_WHAT TO WORK ON_
1. Repeat the part of the passage on credit and personal loans that begins at the words "What is an unsecured" and stops after "on loan payments.".
2. Translate this sentence from the passage on credit and personal loans into Spanish: "Personal loans are commonly anywhere from $1,000 to $50,000."
3. Resume the passage on improving credit and personal loans, carrying it on from its last sentence.

If you want more loan options with better terms, work on improving your credit. Although the process can take time, there are several things you can do to raise your credit score:
- Pay your bills on time. Having a history of timely payments indicates to credit agencies that you’re a reliable borrower. If possible, set up automatic payments with your bank for at least the minimum balance due each month.
- Pay down your debt. By decreasing your overall debt balance, you improve your debt-to-income ratio. One good way to do this is the debt avalanche method, where you focus on paying off the highest-interest debt first. You can also start by paying off the smallest debts first and gradually working your way up.
- Use credit score-boosting programs. Some credit cards are designed to help you boost credit, reporting your timely payments to all three of the major credit bureaus. Some companies, like Experian, also offer programs that allow you to add items like utility and phone bills to your credit history.
- Leave unused credit cards open. Even if you have a credit card that you never use, it’s best to leave the account open; credit bureaus favor accounts with long histories. Keeping unused credit cards also increases the amount of overall credit you have, which improves your credit utilization ratio.
- Don’t open too many credit cards at the same time. Every time you open a credit card, the lender will do a hard pull of your credit report, which temporarily damages your credit score. If you’re looking to consolidate debt using credit cards, it may be best to start with one balance transfer credit card and focus on paying off any remaining debt on your old cards.
- Fix errors on your credit report. Make sure to periodically read through your credit reports and contact the credit bureaus with any errors that may be lowering your credit score. You are entitled to one free credit report from each of the bureaus each year, and some banks will even provide you with a monthly credit score update. If you notice any patterns you can’t explain, follow up with the bureaus as soon as possible.
What is an unsecured personal loan?
Most personal loans, including all of the lenders listed above, are unsecured. An unsecured loan is a loan that does not require you to secure your loan with collateral. However, if you have extremely bad credit, you may want to search for a secured loan, which uses your home, car or a savings account as collateral. With a secured loan, that collateral may be seized if you fall behind on loan payments.
How much can I borrow?
Personal loans are commonly anywhere from $1,000 to $50,000. With that said, you may not qualify for all loan amounts; lenders may reserve higher loan amounts for people with higher credit scores, and some states have required minimums and maximums. You can find out how much you are eligible to borrow by going through a lender’s prequalification form.
Can you get a small loan with bad credit?
You can get a small loan with bad credit, but you’ll have to ensure that you’re not applying for a predatory loan. Many smaller loans under $1,000 come from payday lenders, which charge astronomically high interest rates. If you’re looking for a relatively small loan, it’s best to shop around with more reputable lenders first. Most lenders set their lowest loan amount around $1,000, but you may have more luck finding a loan for a few hundred dollars with your local bank.

_DATA EXTRACT_
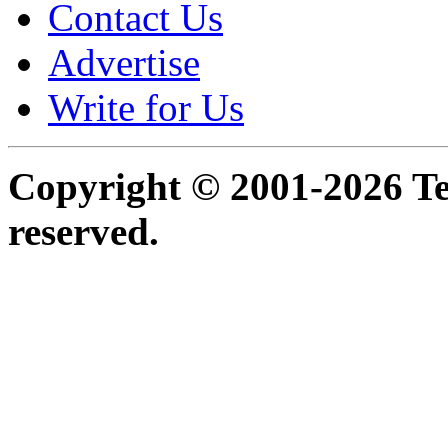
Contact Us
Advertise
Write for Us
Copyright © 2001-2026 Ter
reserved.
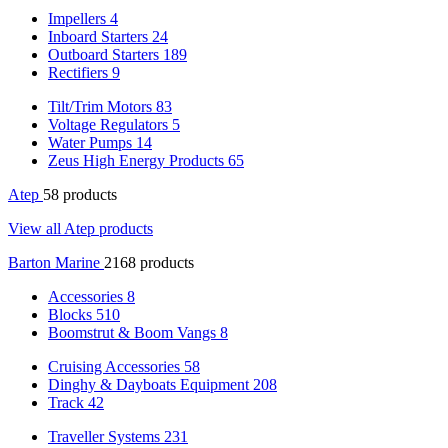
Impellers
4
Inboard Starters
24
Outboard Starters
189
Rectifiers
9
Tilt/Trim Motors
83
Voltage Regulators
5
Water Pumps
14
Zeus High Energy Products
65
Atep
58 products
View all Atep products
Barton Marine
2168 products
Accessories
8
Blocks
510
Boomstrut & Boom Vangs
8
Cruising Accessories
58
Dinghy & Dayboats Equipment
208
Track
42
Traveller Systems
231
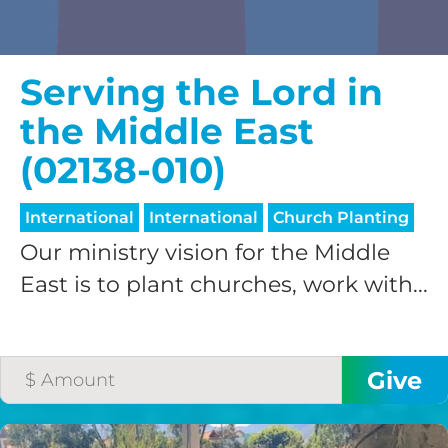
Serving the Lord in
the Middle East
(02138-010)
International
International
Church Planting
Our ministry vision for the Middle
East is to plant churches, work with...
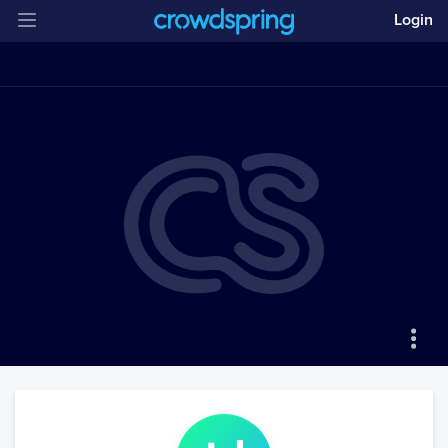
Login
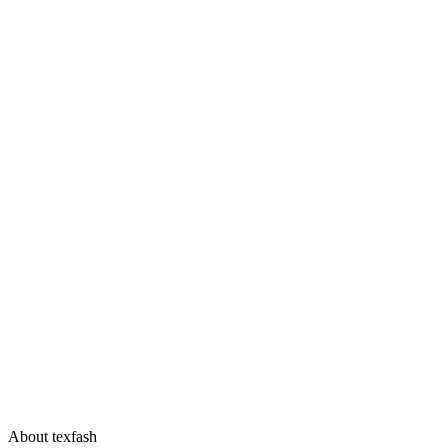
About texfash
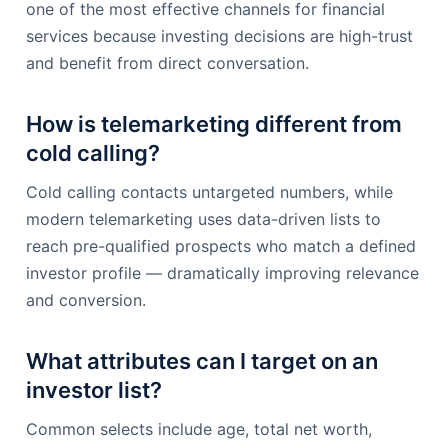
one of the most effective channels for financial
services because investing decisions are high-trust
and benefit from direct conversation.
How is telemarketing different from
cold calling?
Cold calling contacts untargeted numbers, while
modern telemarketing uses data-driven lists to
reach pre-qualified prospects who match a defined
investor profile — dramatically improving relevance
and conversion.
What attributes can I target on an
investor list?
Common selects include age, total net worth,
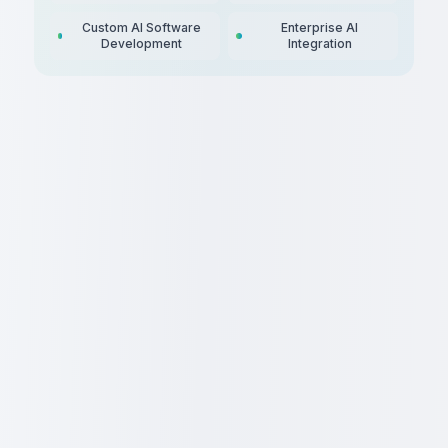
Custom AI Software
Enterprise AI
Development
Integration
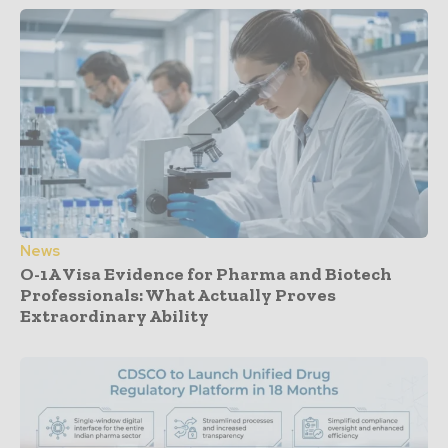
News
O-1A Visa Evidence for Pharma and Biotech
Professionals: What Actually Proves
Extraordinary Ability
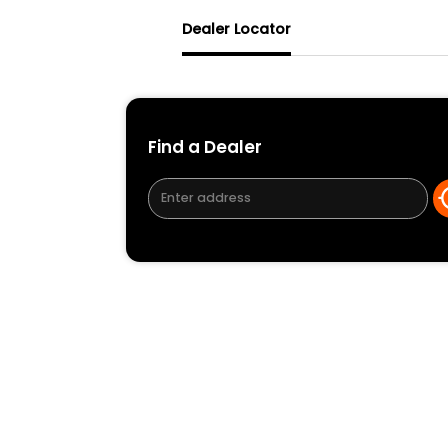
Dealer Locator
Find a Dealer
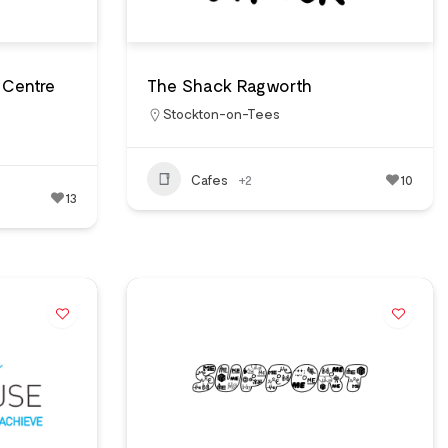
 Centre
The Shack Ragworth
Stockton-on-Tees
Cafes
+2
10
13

_ANSWERS BELOW_
1.
What is an unsecured personal loan?
Most personal loans, including all of the lenders listed above, are unsecured. An unsecured loan is a loan that does not require you to secure your loan with collateral. However, if you have extremely bad credit, you may want to search for a secured loan, which uses your home, car or a savings account as collateral. With a secured loan, that collateral may be seized if you fall behind on loan payments.

2. Los préstamos personales suelen ser de entre $1,000 y $50,000.

3.
Can you get a loan if you’re unemployed?
Employment is one of many factors that lenders consider when you apply for a personal loan. It’s still possible to get a personal loan if you’re unemployed, but you’ll likely have to compensate with a high credit score and proof of a regular source of income. This can include Social Security benefits, child support, investments, disability income and more. If you have poor credit and you’re unemployed, it will be harder to convince lenders to extend you a loan.
Is there risk in bad-credit loans?
As a borrower, you take on some risk whenever you accept a personal loan. If you default on a secured personal loan, for instance, the lender could seize your collateral, and your credit score could take an even bigger hit. With any type of loan, you also risk racking up even more debt if you don’t pay bills on time.
With bad-credit loans, specifically, much of the risk comes from predatory lenders. Payday lenders and scammers are more likely to target people who have trouble qualifying for loans elsewhere; it’s important to vet any company with bad-credit loans that seem too good to be true.
Can you get a loan with no credit check?
There are no-credit-check loan companies, but if you’re considering this route, proceed with caution. Companies that don’t check credit often compensate by charging an exorbitant amount in interest, sometimes upward of 400 percent. Because of this, it’s best to start your search with traditional banks or reputable online lenders, some of which extend loans to people with credit scores below 600. If you do choose to borrow from a no-credit-check lender, keep an eye out for any potential loan scams.
Can you get a loan without a checking account?
It is possible to get a loan without a checking account, but your options are likely limited. Generally, without a checking account, you’ll have to either put up collateral or turn to payday lenders, which can be predatory and charge extremely high interest.
What’s the easiest loan to get with poor credit?
If you have bad credit, it’s likely easiest to get a loan from a payday lender or other no-credit-check lender. However, just because that’s the easiest option doesn’t mean it’s the best. The convenience of these types of loans often comes at the cost of high APRs, short repayment periods or even loan scams.
To get a loan with bad credit, we recommend starting with the lenders we review above. Many of these have prequalification options, allowing you to see your eligibility and rates so you can easily compare lenders. While not every lender will accept borrowers with poor credit, many do.
Can you get a personal loan with a credit score of 550?
It can be difficult to get approved for a personal loan with a credit score of 550, especially if the loan is unsecured. If you get approved for the loan, there is a good chance that the loan will have a high APR and lots of fees.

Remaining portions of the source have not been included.